Saved data entries
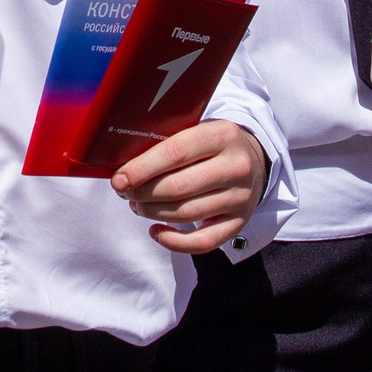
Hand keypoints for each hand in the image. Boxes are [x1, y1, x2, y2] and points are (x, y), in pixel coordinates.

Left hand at [113, 119, 269, 252]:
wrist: (253, 160)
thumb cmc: (211, 145)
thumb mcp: (196, 129)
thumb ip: (167, 141)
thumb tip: (123, 165)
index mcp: (223, 135)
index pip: (175, 153)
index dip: (142, 168)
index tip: (119, 178)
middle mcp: (236, 167)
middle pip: (178, 187)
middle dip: (142, 193)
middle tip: (124, 192)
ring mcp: (240, 198)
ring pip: (186, 214)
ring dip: (152, 213)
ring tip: (137, 204)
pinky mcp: (239, 223)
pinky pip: (202, 242)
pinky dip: (174, 242)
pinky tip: (156, 231)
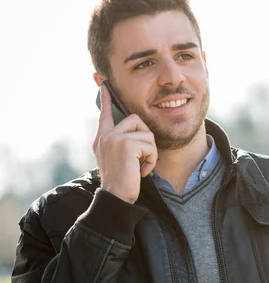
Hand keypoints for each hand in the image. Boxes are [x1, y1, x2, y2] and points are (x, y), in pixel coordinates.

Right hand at [93, 85, 157, 203]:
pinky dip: (152, 160)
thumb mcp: (119, 159)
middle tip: (142, 157)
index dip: (107, 98)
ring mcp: (114, 139)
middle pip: (136, 119)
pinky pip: (150, 145)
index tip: (104, 84)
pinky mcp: (126, 145)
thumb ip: (122, 142)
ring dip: (150, 152)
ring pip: (146, 133)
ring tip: (141, 166)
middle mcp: (105, 136)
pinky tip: (142, 171)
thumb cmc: (123, 182)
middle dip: (146, 137)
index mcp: (102, 138)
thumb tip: (136, 129)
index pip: (105, 113)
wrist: (116, 198)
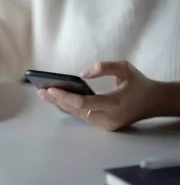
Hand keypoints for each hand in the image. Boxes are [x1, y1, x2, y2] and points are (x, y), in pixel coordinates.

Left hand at [38, 61, 155, 130]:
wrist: (153, 102)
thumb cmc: (139, 83)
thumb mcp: (124, 67)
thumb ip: (103, 67)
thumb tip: (81, 74)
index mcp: (114, 103)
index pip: (82, 103)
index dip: (64, 96)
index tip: (50, 88)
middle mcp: (108, 118)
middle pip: (76, 110)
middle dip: (57, 100)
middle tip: (40, 91)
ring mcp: (106, 125)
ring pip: (78, 114)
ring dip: (61, 104)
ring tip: (46, 94)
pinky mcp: (105, 126)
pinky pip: (84, 116)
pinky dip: (71, 107)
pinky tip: (60, 100)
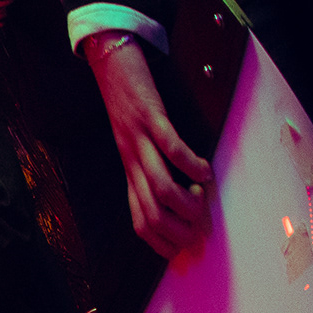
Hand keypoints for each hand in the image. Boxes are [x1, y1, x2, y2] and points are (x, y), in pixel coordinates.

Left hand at [88, 36, 212, 258]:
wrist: (108, 62)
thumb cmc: (128, 105)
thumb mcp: (136, 144)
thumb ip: (152, 169)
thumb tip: (180, 195)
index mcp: (129, 172)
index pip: (139, 222)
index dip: (162, 243)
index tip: (184, 250)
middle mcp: (131, 162)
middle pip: (150, 213)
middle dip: (178, 232)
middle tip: (201, 231)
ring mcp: (139, 141)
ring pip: (159, 186)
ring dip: (186, 203)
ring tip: (203, 202)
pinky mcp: (150, 118)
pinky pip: (170, 147)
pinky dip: (190, 164)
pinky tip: (204, 170)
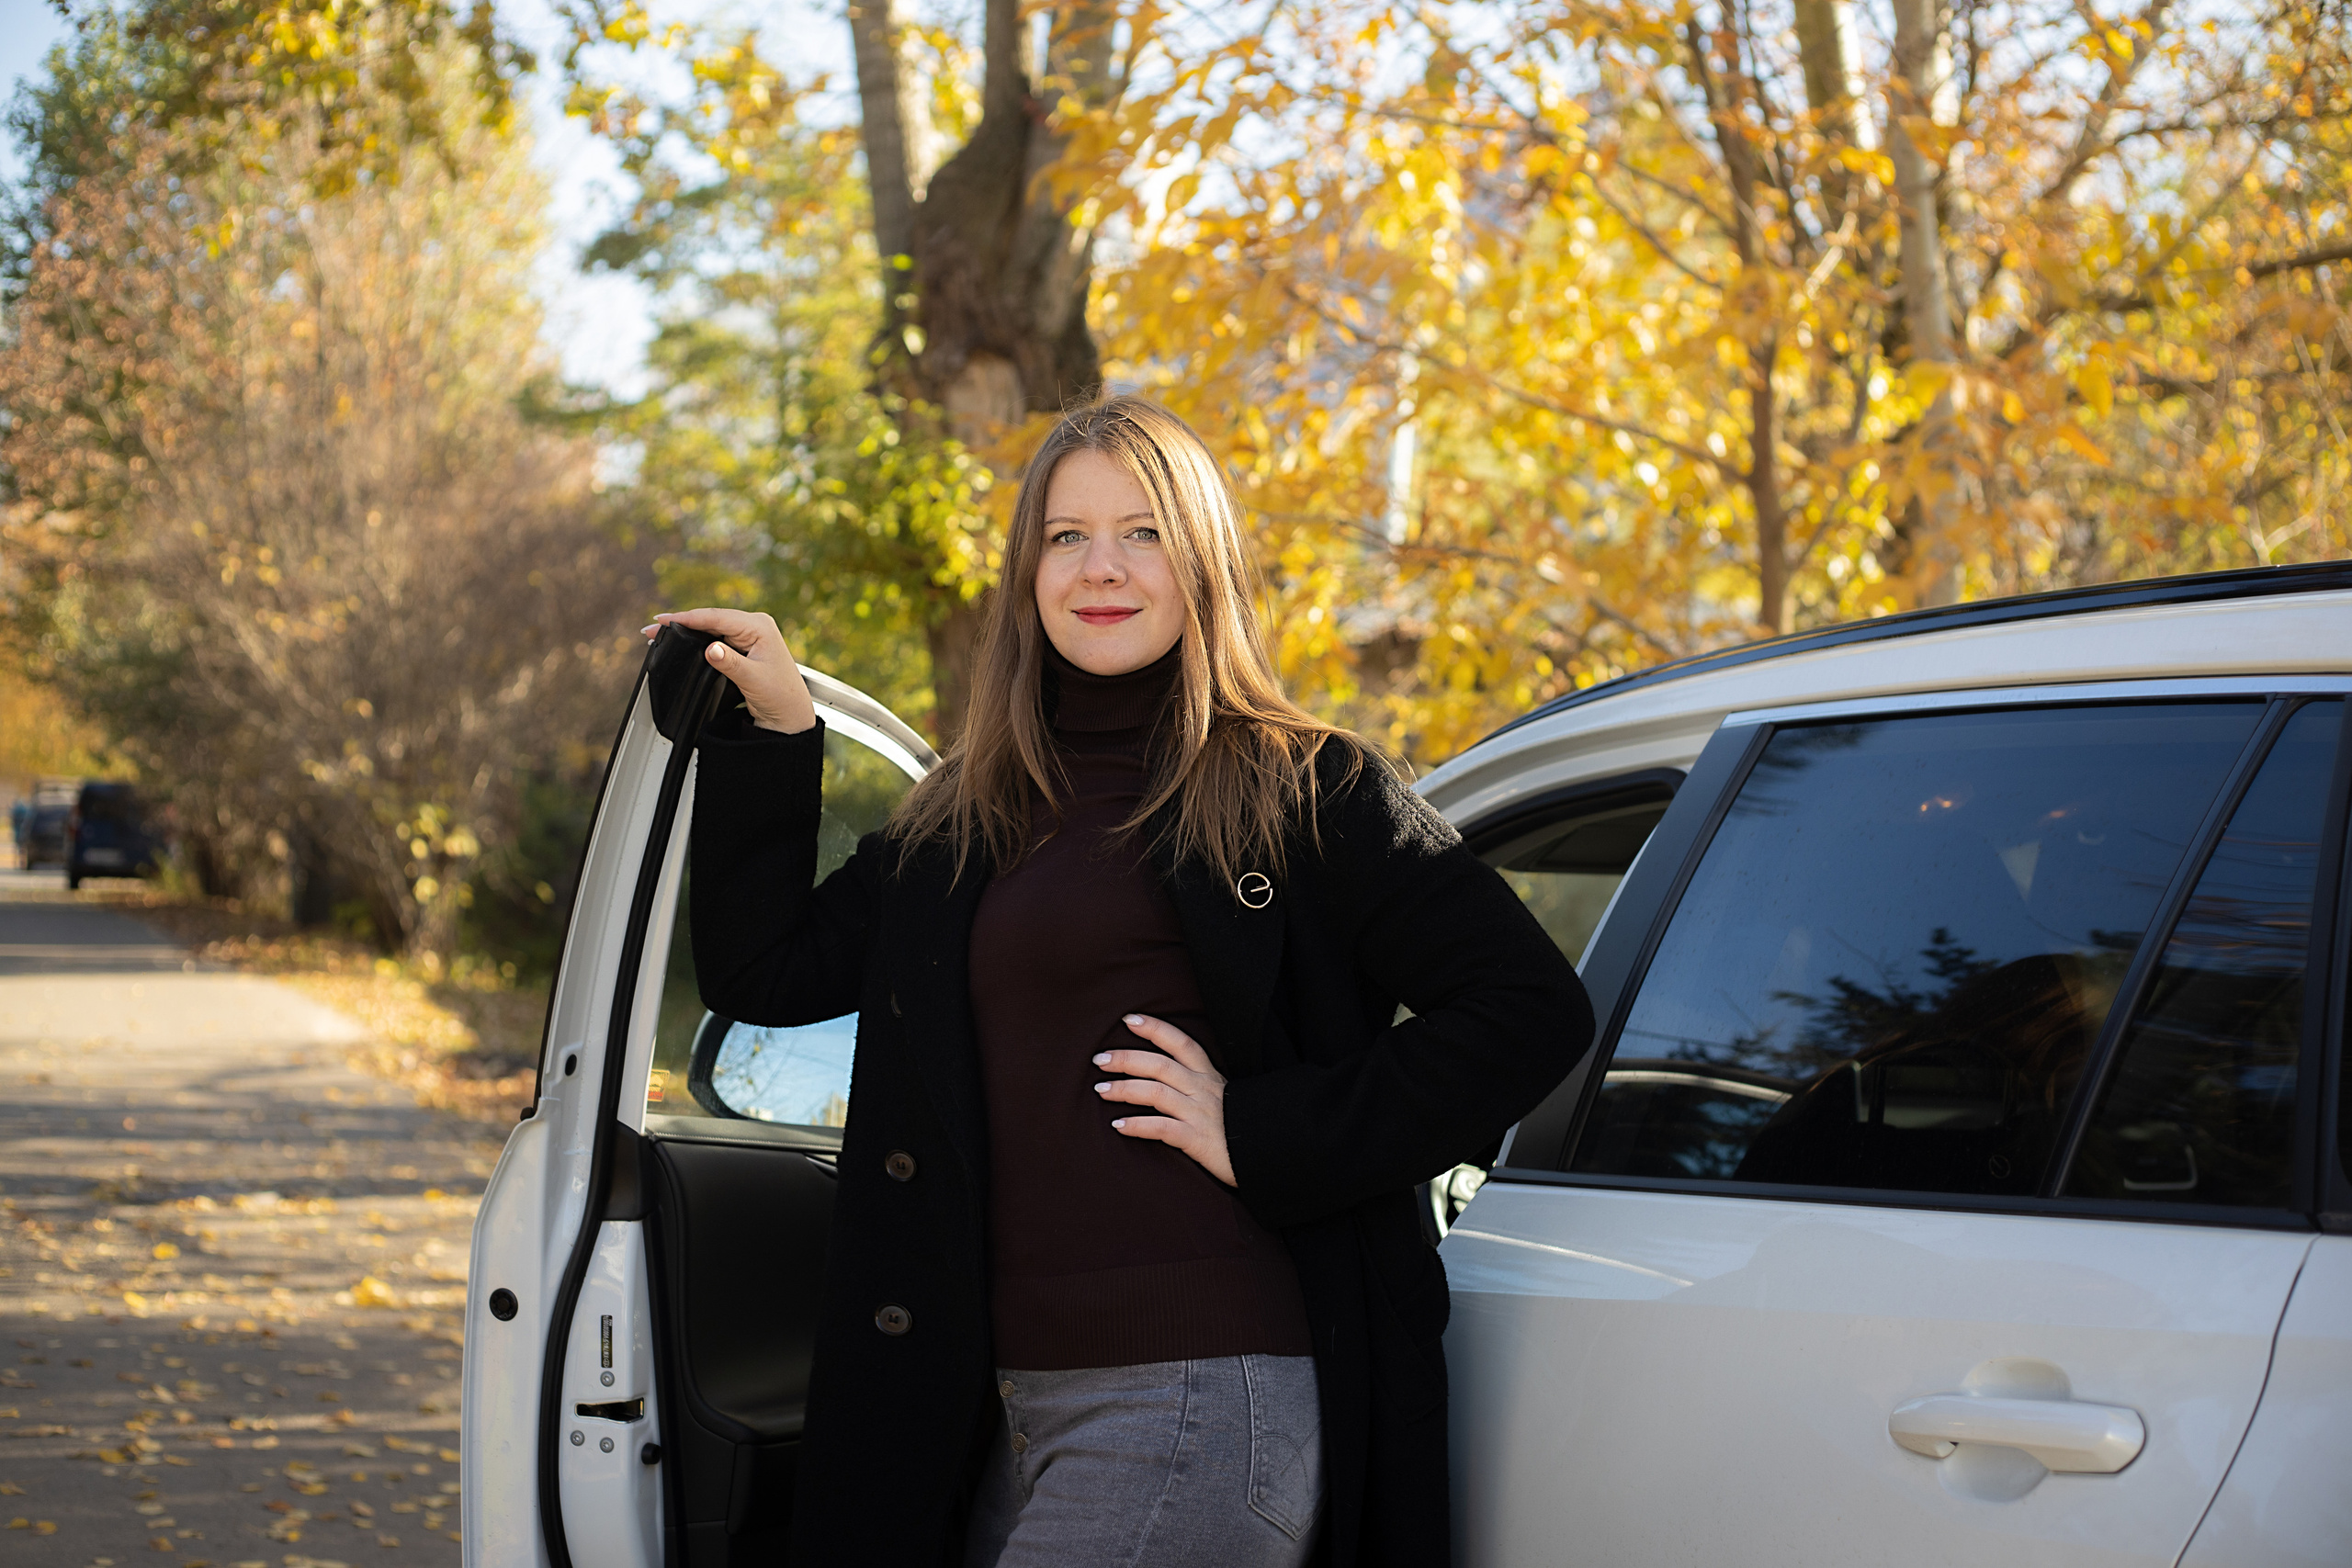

» Work required
Set down word for word the lines from the first entry through the line with "middle tip: (124, 192)", both included, omitting pictures.

» Exercise result
Hand keypoints for each hand in the image. Boxes are [x1, y1, x2, y2] and points are (x, y), in pixel coordinates.

Left hand at [113, 119, 269, 252]:
wrist: (253, 160)
thumb cmc: (211, 145)
thumb mcp: (196, 129)
thumb ip: (167, 141)
thumb tip: (123, 165)
index mcp: (223, 135)
index pip: (175, 153)
index dip: (142, 168)
index tip: (119, 178)
middle mcp: (236, 167)
middle pip: (178, 187)
middle dip: (142, 193)
middle tip: (124, 192)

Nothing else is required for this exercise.